0) Context & Namespace

bash

kubectl config get-contexts
kubectl config current-context
kubectl get ns

Set a namespace for a session (optional):

bash

NS=jq-shop-production

1) Baseline / Quick Triage

bash

kubectl get nodes -o wide
kubectl get pods -A --sort-by=.status.startTime | tail -n 50
kubectl get events -A --sort-by=.metadata.creationTimestamp | tail -n 50

2) Workload Triage (Deployment)

bash

kubectl -n "$NS" get deploy,rs,pods -o wide
kubectl -n "$NS" describe deploy <deployment>
kubectl -n "$NS" rollout status deploy/<deployment>
kubectl -n "$NS" get pods -l app=<label> -o wide
kubectl -n "$NS" describe pod <pod>

Logs:

bash

kubectl -n "$NS" logs <pod> --all-containers=true --tail=200
kubectl -n "$NS" logs <pod> -c <container> --since=30m
kubectl -n "$NS" logs <pod> -p -c <container> --since=30m   # previous container (CrashLoop)

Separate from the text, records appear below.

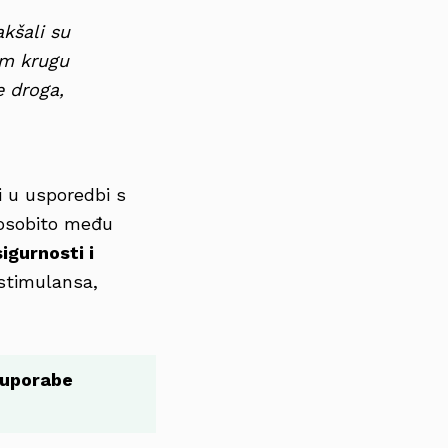
kšali su
em krugu
e droga,
i u usporedbi s
 osobito među
igurnosti i
 stimulansa,
 uporabe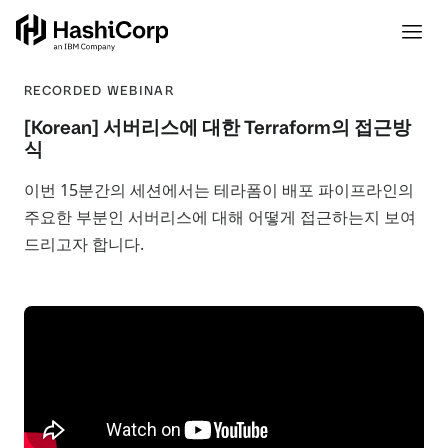
RECORDED WEBINAR
[Korean] 서버리스에 대한 Terraform의 접근방
식
이번 15분간의 세션에서는 테라폼이 배포 파이프라인의
주요한 부분인 서버리스에 대해 어떻게 접근하는지 보여
드리고자 합니다.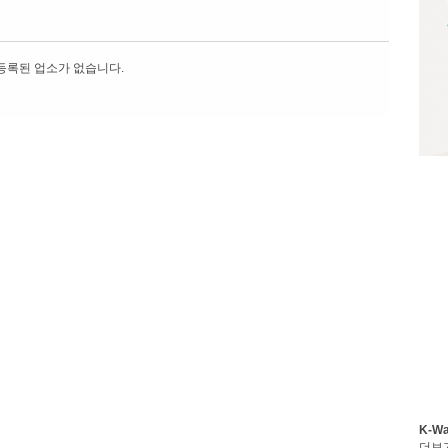
등록된 업소가 없습니다.
K-W
더보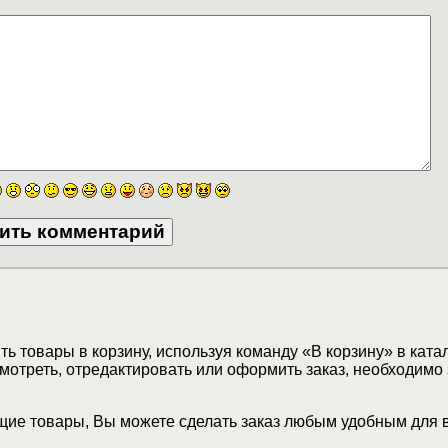
ь товары в корзину, используя команду «В корзину» в ката
мотреть, отредактировать или оформить заказ, необходимо 
ие товары, Вы можете сделать заказ любым удобным для 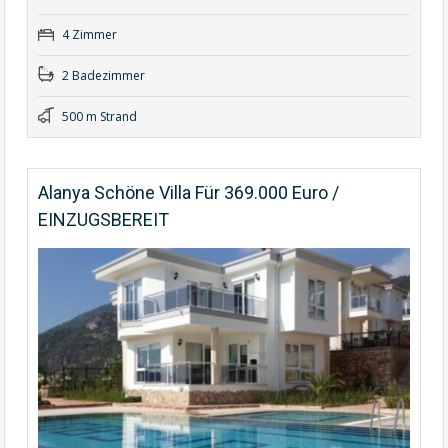
4 Zimmer
2 Badezimmer
500 m Strand
Alanya Schöne Villa Für 369.000 Euro /
EINZUGSBEREIT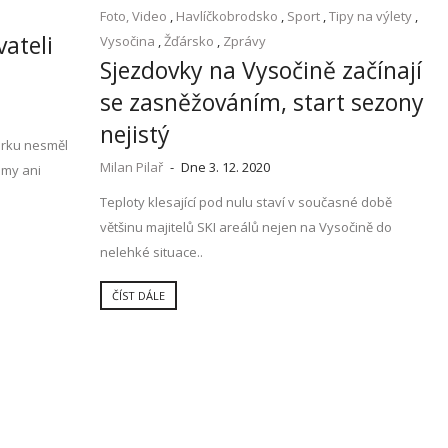
Foto, Video
,
Havlíčkobrodsko
,
Sport
,
Tipy na výlety
,
ateli
Vysočina
,
Žďársko
,
Zprávy
Sjezdovky na Vysočině začínají
se zasněžováním, start sezony
nejistý
erku nesměl
Milan Pilař
-
Dne 3. 12. 2020
imy ani
Teploty klesající pod nulu staví v současné době
většinu majitelů SKI areálů nejen na Vysočině do
nelehké situace..
ČÍST DÁLE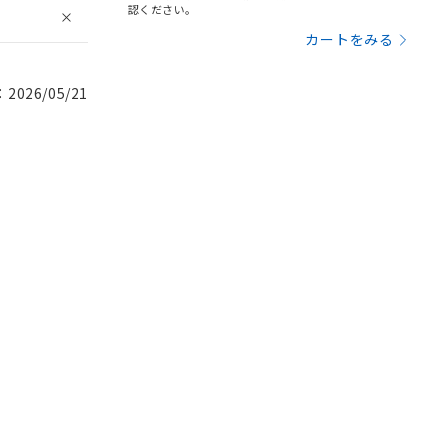
認ください。
カートをみる
026/05/21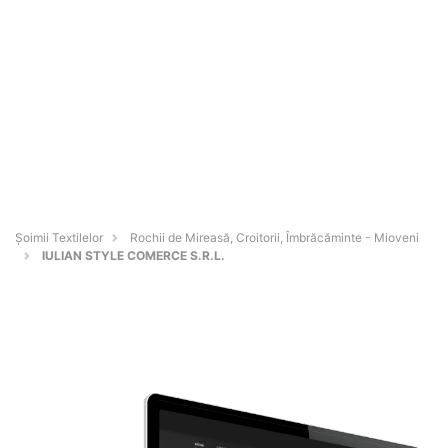
Șoimii Textilelor
Rochii de Mireasă, Croitorii, Îmbrăcăminte - Mioveni
IULIAN STYLE COMERCE S.R.L.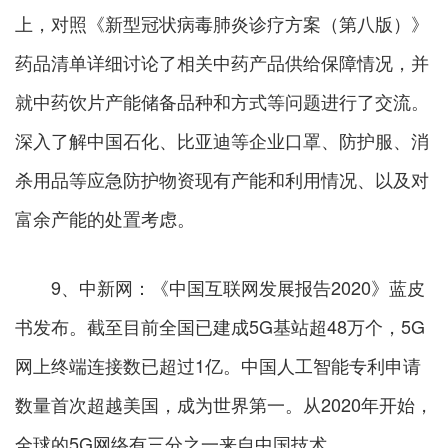
上，对照《新型冠状病毒肺炎诊疗方案（第八版）》
药品清单详细讨论了相关中药产品供给保障情况，并
就中药饮片产能储备品种和方式等问题进行了交流。
深入了解中国石化、比亚迪等企业口罩、防护服、消
杀用品等应急防护物资现有产能和利用情况、以及对
富余产能的处置考虑。
9、中新网：《中国互联网发展报告2020》蓝皮
书发布。截至目前全国已建成5G基站超48万个，5G
网上终端连接数已超过1亿。中国人工智能专利申请
数量首次超越美国，成为世界第一。从2020年开始，
全球的5G网络有三分之一来自中国技术。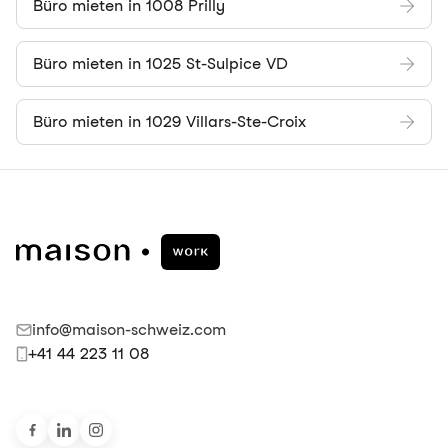
Büro mieten in 1008 Prilly
Büro mieten in 1025 St-Sulpice VD
Büro mieten in 1029 Villars-Ste-Croix
info@maison-schweiz.com
+41 44 223 11 08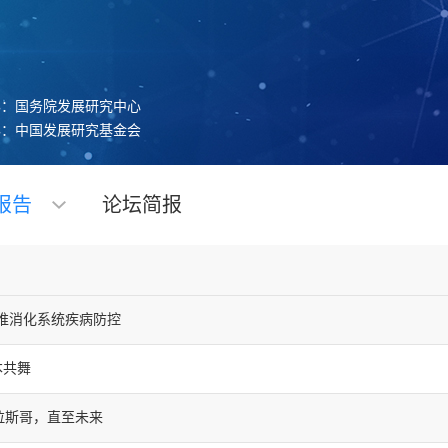
办：国务院发展研究中心
办：中国发展研究基金会
报告
论坛简报
推消化系统疾病防控
本共舞
拉斯哥，直至未来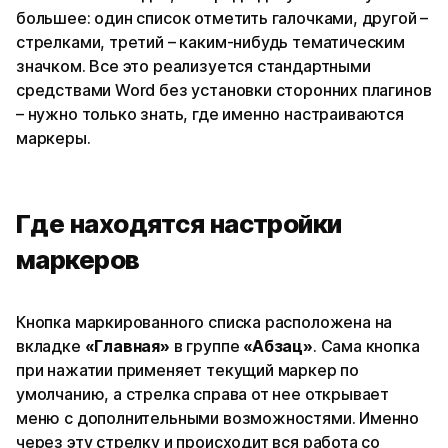
большее: один список отметить галочками, другой –
стрелками, третий – каким-нибудь тематическим
значком. Все это реализуется стандартными
средствами Word без установки сторонних плагинов
– нужно только знать, где именно настраиваются
маркеры.
Где находятся настройки
маркеров
Кнопка маркированного списка расположена на
вкладке
«Главная»
в группе
«Абзац»
. Сама кнопка
при нажатии применяет текущий маркер по
умолчанию, а стрелка справа от нее открывает
меню с дополнительными возможностями. Именно
через эту стрелку и происходит вся работа со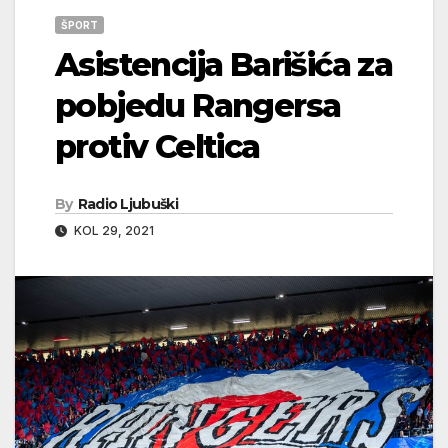
ŠPORT
Asistencija Barišića za
pobjedu Rangersa
protiv Celtica
By
Radio Ljubuški
KOL 29, 2021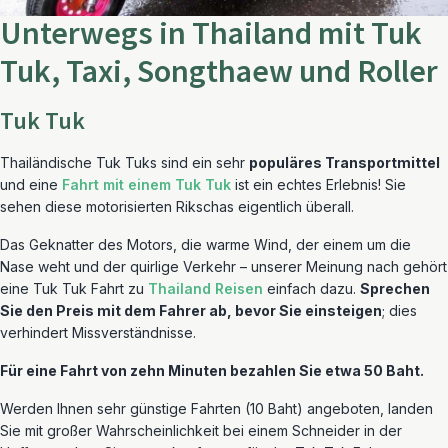
Unterwegs in Thailand mit Tuk
Tuk, Taxi, Songthaew und Roller
Tuk Tuk
Thailändische Tuk Tuks sind ein sehr
populäres Transportmittel
und eine
Fahrt mit einem Tuk Tuk
ist ein echtes Erlebnis! Sie
sehen diese motorisierten Rikschas eigentlich überall.
Das Geknatter des Motors, die warme Wind, der einem um die
Nase weht und der quirlige Verkehr – unserer Meinung nach gehört
eine Tuk Tuk Fahrt zu
Thailand Reisen
einfach dazu.
Sprechen
Sie den Preis mit dem Fahrer ab, bevor Sie einsteigen
; dies
verhindert Missverständnisse.
Für eine Fahrt von zehn Minuten bezahlen Sie etwa 50 Baht.
Werden Ihnen sehr günstige Fahrten (10 Baht) angeboten, landen
Sie mit großer Wahrscheinlichkeit bei einem Schneider in der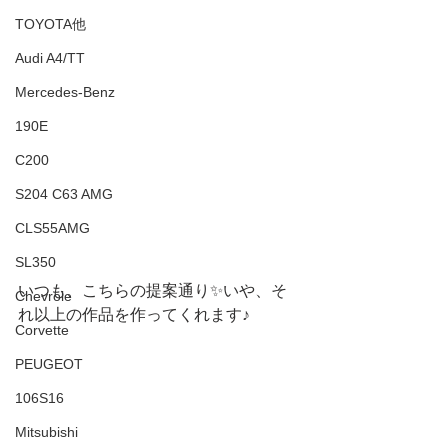
TOYOTA他
Audi A4/TT
Mercedes-Benz
190E
C200
S204 C63 AMG
CLS55AMG
SL350
いつも、こちらの提案通り✨いや、そ
Chevrole
れ以上の作品を作ってくれます♪
Corvette
PEUGEOT
106S16
Mitsubishi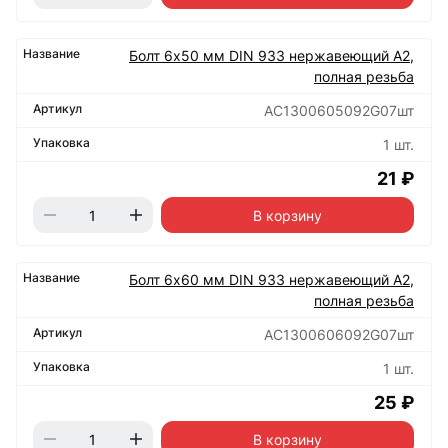
Болт 6х50 мм DIN 933 нержавеющий А2,
полная резьба
АС1300605092G07шт
1 шт.
21 ₽
В корзину
Болт 6х60 мм DIN 933 нержавеющий А2,
полная резьба
АС1300606092G07шт
1 шт.
25 ₽
В корзину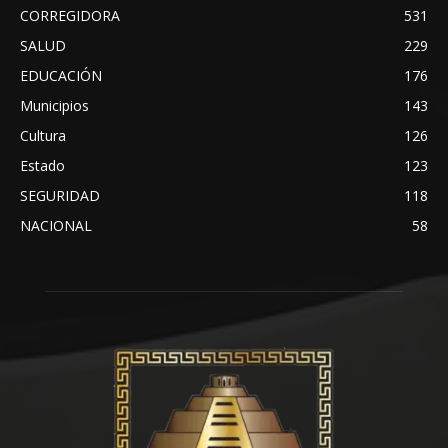
CORREGIDORA
531
SALUD
229
EDUCACIÓN
176
Municipios
143
Cultura
126
Estado
123
SEGURIDAD
118
NACIONAL
58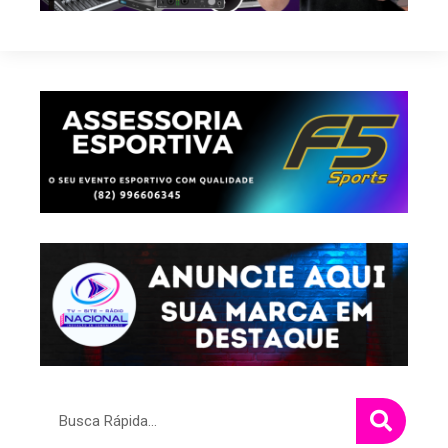
Pesquisar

3) Failure Mode: ImagePullBackOff / ErrImagePull

bash

kubectl -n "$NS" describe pod <pod> | sed -n '/Events:/,$p'

Focus on:

•image name/tag
•imagePullSecrets
•registry reachability
•auth errors

4) Failure Mode: Pending / Scheduling

bash

kubectl -n "$NS" describe pod <pod>
kubectl get nodes -o wide
kubectl describe node <node>

If metrics-server exists:

bash

kubectl top nodes
kubectl -n "$NS" top pods

5) Services / Endpoints

bash

kubectl -n "$NS" get svc,endpoints,endpointslice -o wide
kubectl -n "$NS" describe svc <service>
kubectl -n "$NS" get pods -l <selector> -o wide

6) Ingress

bash

kubectl -n "$NS" get ingress -o wide
kubectl -n "$NS" describe ingress <ingress>

Controller-specific (examples):

bash

kubectl -n ingress-nginx get pods -o wide
kubectl -n ingress-nginx logs deploy/ingress-nginx-controller --tail=200

7) DNS / Networking (Debug Pod)

Create a temporary debug pod (only if user agrees):

bash

kubectl -n "$NS" run net-debug --rm -it --image=ghcr.io/nicolaka/netshoot -- sh

Inside:

nslookup kubernetes.default
curl -vk http://<service>.<ns>.svc.cluster.local

8) Apply Changes (only when requested)

Apply raw manifests:

bash

kubectl -n "$NS" apply -f ./path/to/manifests

Apply kustomize overlay:

bash

kubectl -n "$NS" apply -k ./path/to/overlay

Watch rollout:

bash

kubectl -n "$NS" rollout status deploy/<deployment>

Common Issues

•Wrong namespace/context: confirm kubectl config current-context and use -n explicitly.
•Empty Endpoints: service selector mismatch or pods not Ready; compare kubectl describe svc selectors with pod labels.
•CrashLoopBackOff: check kubectl logs -p and pod Events; review probes, config, secrets, and exit codes.
•Image pull failures: check registry auth, imagePullSecrets, and image tag existence.
•Pending pods: look for Insufficient cpu/memory, taints/tolerations, node selectors, or quota constraints.
•RBAC forbidden: check service account bindings and the exact verb/resource in the error.
•DNS issues: verify CoreDNS pods health and test resolution from a debug pod.